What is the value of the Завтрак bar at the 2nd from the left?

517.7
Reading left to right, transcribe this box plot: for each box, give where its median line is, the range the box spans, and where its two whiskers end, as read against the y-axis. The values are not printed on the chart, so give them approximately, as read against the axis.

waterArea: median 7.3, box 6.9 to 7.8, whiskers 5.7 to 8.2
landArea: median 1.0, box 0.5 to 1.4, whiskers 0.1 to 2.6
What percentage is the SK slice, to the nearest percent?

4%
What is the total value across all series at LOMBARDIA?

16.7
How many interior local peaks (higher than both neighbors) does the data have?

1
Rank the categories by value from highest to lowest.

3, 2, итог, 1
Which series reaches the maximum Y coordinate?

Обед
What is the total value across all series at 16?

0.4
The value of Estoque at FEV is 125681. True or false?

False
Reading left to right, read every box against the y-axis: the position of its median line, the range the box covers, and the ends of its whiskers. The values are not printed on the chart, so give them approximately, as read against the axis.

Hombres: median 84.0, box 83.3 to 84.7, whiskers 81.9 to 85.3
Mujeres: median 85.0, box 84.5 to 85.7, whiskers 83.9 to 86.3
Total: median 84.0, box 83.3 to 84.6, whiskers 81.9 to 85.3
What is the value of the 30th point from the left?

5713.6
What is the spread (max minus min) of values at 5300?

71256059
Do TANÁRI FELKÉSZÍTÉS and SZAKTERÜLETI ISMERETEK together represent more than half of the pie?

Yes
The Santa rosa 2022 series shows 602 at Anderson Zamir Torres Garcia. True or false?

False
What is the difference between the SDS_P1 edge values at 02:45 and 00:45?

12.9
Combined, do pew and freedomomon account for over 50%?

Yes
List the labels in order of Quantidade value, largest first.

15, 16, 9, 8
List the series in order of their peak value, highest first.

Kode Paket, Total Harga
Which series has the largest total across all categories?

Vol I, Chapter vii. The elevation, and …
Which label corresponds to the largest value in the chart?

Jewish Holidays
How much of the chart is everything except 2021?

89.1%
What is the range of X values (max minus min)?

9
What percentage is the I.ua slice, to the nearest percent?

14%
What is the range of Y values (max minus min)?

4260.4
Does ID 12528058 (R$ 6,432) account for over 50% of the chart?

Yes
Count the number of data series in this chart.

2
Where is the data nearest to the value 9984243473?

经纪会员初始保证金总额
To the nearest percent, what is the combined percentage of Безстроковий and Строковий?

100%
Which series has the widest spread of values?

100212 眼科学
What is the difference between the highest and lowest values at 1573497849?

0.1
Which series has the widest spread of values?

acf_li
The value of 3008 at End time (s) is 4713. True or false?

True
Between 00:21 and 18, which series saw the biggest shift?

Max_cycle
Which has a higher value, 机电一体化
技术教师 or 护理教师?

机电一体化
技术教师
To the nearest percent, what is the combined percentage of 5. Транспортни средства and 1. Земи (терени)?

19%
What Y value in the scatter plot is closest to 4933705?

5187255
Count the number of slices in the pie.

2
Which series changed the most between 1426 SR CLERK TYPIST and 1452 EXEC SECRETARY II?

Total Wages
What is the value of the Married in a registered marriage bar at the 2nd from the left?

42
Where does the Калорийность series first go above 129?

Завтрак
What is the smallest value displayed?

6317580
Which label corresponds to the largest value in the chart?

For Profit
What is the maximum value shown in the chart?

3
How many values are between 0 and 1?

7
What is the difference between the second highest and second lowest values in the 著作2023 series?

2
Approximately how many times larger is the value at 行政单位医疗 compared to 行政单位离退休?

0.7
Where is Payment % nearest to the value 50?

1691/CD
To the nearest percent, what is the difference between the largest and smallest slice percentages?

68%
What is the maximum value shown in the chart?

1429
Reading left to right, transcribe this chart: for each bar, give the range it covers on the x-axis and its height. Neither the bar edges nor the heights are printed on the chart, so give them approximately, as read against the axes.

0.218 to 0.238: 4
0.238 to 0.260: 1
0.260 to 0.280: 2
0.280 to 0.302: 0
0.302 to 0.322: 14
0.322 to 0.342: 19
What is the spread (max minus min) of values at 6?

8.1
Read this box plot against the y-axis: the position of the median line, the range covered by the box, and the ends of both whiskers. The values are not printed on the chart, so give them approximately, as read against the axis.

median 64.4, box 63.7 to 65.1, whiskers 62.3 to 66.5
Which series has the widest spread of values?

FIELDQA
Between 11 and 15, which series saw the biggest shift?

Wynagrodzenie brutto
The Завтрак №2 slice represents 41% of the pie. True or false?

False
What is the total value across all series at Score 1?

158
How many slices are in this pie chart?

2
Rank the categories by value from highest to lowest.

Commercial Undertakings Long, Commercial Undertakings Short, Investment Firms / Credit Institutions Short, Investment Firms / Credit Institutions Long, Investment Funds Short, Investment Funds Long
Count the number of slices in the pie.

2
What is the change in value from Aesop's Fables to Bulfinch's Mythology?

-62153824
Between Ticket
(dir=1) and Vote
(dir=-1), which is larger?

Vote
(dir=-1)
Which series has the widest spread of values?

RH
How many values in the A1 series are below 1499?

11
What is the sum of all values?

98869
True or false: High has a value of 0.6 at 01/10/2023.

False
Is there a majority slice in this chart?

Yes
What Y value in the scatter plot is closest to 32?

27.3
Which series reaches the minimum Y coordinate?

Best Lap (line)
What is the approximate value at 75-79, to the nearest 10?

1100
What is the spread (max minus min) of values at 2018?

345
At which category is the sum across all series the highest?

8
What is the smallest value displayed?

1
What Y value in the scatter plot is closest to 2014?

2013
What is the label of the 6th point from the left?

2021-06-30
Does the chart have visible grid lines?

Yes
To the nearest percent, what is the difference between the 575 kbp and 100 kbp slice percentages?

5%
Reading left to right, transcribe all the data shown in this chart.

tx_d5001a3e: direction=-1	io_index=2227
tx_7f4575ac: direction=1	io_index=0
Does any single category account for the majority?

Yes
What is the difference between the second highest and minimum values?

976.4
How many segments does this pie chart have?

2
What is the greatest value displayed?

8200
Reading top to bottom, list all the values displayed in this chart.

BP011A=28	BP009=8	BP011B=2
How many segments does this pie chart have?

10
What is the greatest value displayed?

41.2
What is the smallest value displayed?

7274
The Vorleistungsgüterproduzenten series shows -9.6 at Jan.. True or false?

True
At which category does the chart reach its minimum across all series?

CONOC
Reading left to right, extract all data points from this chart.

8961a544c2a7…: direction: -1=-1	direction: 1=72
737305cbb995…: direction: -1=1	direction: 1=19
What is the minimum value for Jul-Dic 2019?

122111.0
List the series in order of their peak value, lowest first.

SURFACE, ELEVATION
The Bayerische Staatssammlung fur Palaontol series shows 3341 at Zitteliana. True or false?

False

ACTIVITY ▸ Edit the stretch of the data from the line containing "Wynagrodzenie brutto" through the line containing "Does any single", changing "scatter plot" to "scatter chart" and keeping everything else the same. Return only those lines.

YOUR RESPONSE ▸
Wynagrodzenie brutto
The Завтрак №2 slice represents 41% of the pie. True or false?

False
What is the total value across all series at Score 1?

158
How many slices are in this pie chart?

2
Rank the categories by value from highest to lowest.

Commercial Undertakings Long, Commercial Undertakings Short, Investment Firms / Credit Institutions Short, Investment Firms / Credit Institutions Long, Investment Funds Short, Investment Funds Long
Count the number of slices in the pie.

2
What is the change in value from Aesop's Fables to Bulfinch's Mythology?

-62153824
Between Ticket
(dir=1) and Vote
(dir=-1), which is larger?

Vote
(dir=-1)
Which series has the widest spread of values?

RH
How many values in the A1 series are below 1499?

11
What is the sum of all values?

98869
True or false: High has a value of 0.6 at 01/10/2023.

False
Is there a majority slice in this chart?

Yes
What Y value in the scatter chart is closest to 32?

27.3
Which series reaches the minimum Y coordinate?

Best Lap (line)
What is the approximate value at 75-79, to the nearest 10?

1100
What is the spread (max minus min) of values at 2018?

345
At which category is the sum across all series the highest?

8
What is the smallest value displayed?

1
What Y value in the scatter chart is closest to 2014?

2013
What is the label of the 6th point from the left?

2021-06-30
Does the chart have visible grid lines?

Yes
To the nearest percent, what is the difference between the 575 kbp and 100 kbp slice percentages?

5%
Reading left to right, transcribe all the data shown in this chart.

tx_d5001a3e: direction=-1	io_index=2227
tx_7f4575ac: direction=1	io_index=0
Does any single category account for the majority?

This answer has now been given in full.